Data shown
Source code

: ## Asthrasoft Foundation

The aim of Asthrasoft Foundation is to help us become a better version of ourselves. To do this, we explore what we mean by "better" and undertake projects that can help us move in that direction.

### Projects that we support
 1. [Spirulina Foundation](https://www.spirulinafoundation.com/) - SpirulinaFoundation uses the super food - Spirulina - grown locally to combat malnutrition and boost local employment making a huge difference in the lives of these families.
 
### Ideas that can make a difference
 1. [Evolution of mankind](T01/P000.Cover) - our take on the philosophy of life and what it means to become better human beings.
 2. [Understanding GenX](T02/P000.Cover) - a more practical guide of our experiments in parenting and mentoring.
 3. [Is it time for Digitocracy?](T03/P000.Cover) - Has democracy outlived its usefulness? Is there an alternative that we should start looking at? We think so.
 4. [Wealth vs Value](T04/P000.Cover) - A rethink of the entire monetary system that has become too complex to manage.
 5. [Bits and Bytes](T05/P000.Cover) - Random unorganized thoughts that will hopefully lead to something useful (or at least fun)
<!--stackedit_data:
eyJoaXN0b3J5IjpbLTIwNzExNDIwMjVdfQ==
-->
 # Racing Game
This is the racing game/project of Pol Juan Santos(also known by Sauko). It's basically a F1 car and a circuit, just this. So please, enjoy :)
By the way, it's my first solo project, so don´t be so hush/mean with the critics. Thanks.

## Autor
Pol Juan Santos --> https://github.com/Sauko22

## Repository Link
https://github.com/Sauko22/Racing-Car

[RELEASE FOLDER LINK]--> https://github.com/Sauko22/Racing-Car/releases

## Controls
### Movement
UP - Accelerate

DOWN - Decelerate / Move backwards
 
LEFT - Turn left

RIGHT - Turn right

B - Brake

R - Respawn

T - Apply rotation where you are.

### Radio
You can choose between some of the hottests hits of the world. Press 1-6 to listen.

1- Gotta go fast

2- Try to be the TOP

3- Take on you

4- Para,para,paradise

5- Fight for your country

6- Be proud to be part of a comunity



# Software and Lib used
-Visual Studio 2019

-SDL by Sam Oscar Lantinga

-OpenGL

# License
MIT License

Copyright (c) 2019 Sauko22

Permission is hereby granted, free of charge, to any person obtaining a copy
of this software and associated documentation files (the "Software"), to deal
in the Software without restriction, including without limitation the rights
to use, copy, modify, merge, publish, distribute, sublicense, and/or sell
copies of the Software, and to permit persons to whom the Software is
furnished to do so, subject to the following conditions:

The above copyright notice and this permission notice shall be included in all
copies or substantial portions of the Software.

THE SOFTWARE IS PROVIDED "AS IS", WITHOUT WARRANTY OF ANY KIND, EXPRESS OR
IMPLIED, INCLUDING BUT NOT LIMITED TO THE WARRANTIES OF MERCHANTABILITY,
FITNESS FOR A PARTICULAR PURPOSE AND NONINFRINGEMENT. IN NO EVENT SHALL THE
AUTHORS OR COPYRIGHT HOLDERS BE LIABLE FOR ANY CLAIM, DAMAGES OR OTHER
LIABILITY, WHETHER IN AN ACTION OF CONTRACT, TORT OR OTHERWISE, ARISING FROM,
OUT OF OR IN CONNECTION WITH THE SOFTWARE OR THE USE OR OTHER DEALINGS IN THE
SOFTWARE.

What to work on
Look for the string "Santos" in the data above and return every line that has it.

Response to this exercise
This is the racing game/project of Pol Juan Santos(also known by Sauko). It's basically a F1 car and a circuit, just this. So please, enjoy :)
Pol Juan Santos --> https://github.com/Sauko22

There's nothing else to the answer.